Wolf makes a comeback in France
In the summer months high on the French Alps the sheep graze on rich pastures.
In the Hautes Alpes, they are currently feeding beneath ski lifts on slopes that will soon be covered by a thick layer of snow.
But this year the freedom to roam has been curtailed. Somewhere in the dark, dense forests a grey wolf is on the prowl.
The wolf was hunted almost to extinction in France in the 1930s but, protected as an endangered species, it is making a surprising comeback.
Some 200 wolves have colonised the southern regions of France, divided into about 20 packs. They are believed to have crossed from Italy in the mid-1990s and they are moving ever further north.
Lionel Serres has 250 sheep on the mountainside this summer. Each night he pens them in behind electric fences. But the wolf is a cunning predator and so far it has killed 17 of his ewes, while 10 more are missing.
On the day we met, he was busy trying to recover an ewe that had been grabbed by a wolf around the neck. Its fleece was matted, thick with blood.
"We have had lots of dead and injured sheep," said Lionel. "The flock is in a pretty sorry state. Some are lame, they are stressed, and some are so frightened they have miscarried lambs."
At night the wolf will circle the pens until the sheep are spooked into jumping the electric fences.
And so costly are these losses that in recent weeks Mr Serres has been forced to hire another shepherd, who will sleep alongside the sheep at night.
He is not the only one with concerns. So angry are the farmers in this region, that on the road to Hautes Alpes, in south-eastern France, on the border with Italy, there are huge signs painted on the road - "NO to the wolf."
Two hundred wolves might not sound like a huge problem. But this year there have been almost 600 attacks in which more than 2,000 sheep have been killed. That constitutes a rise of 20% on the same period last year.
So, under pressure from farmers and faced with an increasing number of attacks, the local prefect has finally ordered a hunt for one individual wolf thought to be doing much of the damage.
Since an anti-hunting code was agreed in 2004, only four wolves have been killed in France. Under the present rules, the wolf can only be shot legally by government marksmen or by shepherds trained and licensed to defend their flocks.
Remy Saunier, the chief wolf catcher for the area, is now sending small, nightly patrols into the mountains.
"The wolf will always take the easiest prey," he said. "If it's easy he comes back, and that's what he's done here, every other night.
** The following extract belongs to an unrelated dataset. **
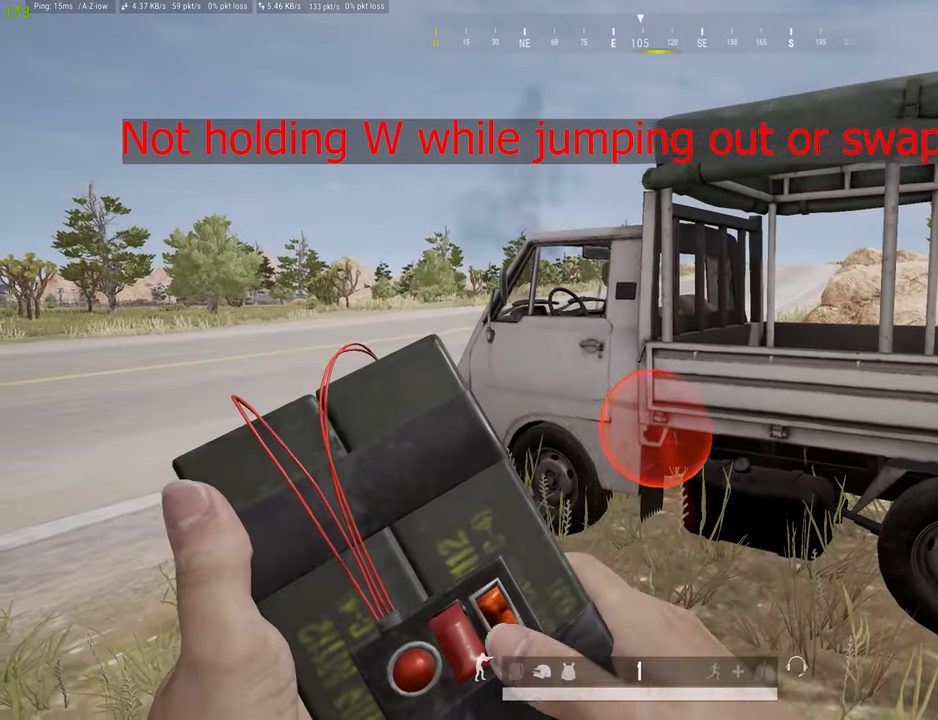
{"keys": ["w"], "mouse": ["left"], "mouse_move": "left", "events": [[383, "w", "down"]]}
We have tried to scare it with lights and noise but it returns. It is only our presence in these mountains that are limiting the wolf attacks.
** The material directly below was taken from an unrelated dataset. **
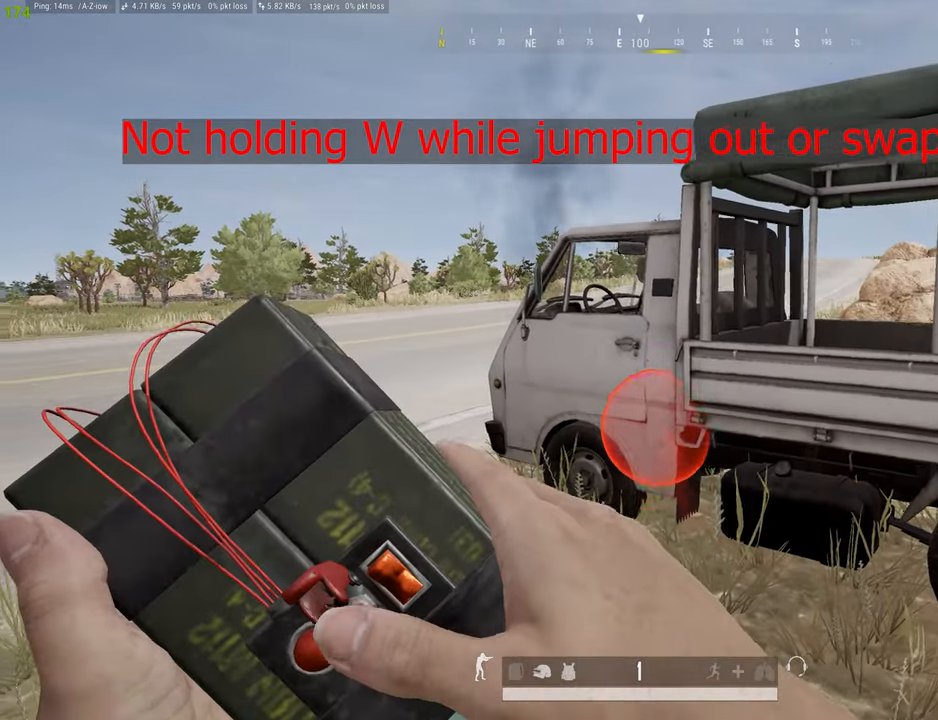
{"keys": ["w"], "mouse": [], "mouse_move": "left", "events": [[483, "mouse_left", "up"]]}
"Most people in France have welcomed the return of the wolf. It is a beautiful, mystical animal. But if these people woke in the morning to find their flock decimated, they might change their opinion."
Critics say there is no evidence wolf attacks are out of control and they blame some of these sheep deaths on wild dogs. Moreover, as farmers receive 130 euros (£115; $190) in compensation for every sheep killed by a wolf, critics claim there is an incentive to exaggerate the problem.
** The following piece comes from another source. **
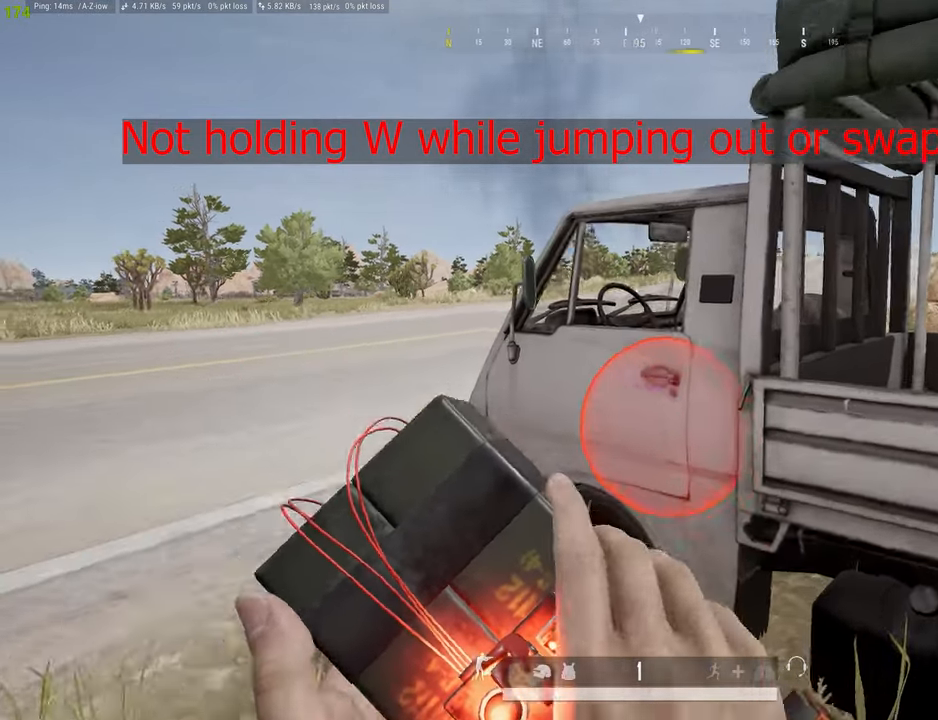
{"keys": ["s"], "mouse": [], "mouse_move": "down-right", "events": [[233, "w", "up"], [417, "s", "down"]]}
Jean-Francois Darmstaedter, the secretary general of Ferus, a French wolf protection agency, says the shepherds need to work harder to protect their sheep - though some shepherds, he points out, are wolf supporters.
"Remember there are eight million dogs in France and 200 wolves," he said.
"And I would bet there are more dog attacks in these mountains than wolf attacks. In this small region here we have a pack of 15 wolves, and something like 8,000 wild dogs. They aren't always in the mountains, but when they are, they cause a real mess."
'Heading for Paris'
Mr Darmstaedter questions why the wolf has inspired such opposition in France. In neighbouring Italy, he says, pack numbers are three or four times as big.
But then, the wolf has always provoked fear. In the 17th Century, so afraid were they of wolves, mostly rabid wolves, they were cursed in Gallic folklore by the story of Little Red Riding Hood.
At a fair in Marvejols, further to the west, wolf expert Jean-Marc Moriceau is plugging his latest book, titled Man Against the Wolf.
"The wolf is a successful predator," he said. "It can move huge distances in search of food. And we can safely assume that in 15 or 20 years' time, if no measures are put in place, then it's possible we will see one or two wolves hunting in the forests 80km to 100km [50-60 miles] south of Paris."
Some say the expanding nature of the wolf's habitat will require that more controls are implemented - in France they are calling for a "wolf parliament", in which farmers, supporters, and politicians can all have their say.
But the forests south of Paris are probably the grey wolf's limit. Western and northern France are no longer wooded or wild enough to sustain them - which means those who live in Paris, at least, can sleep easily in their beds.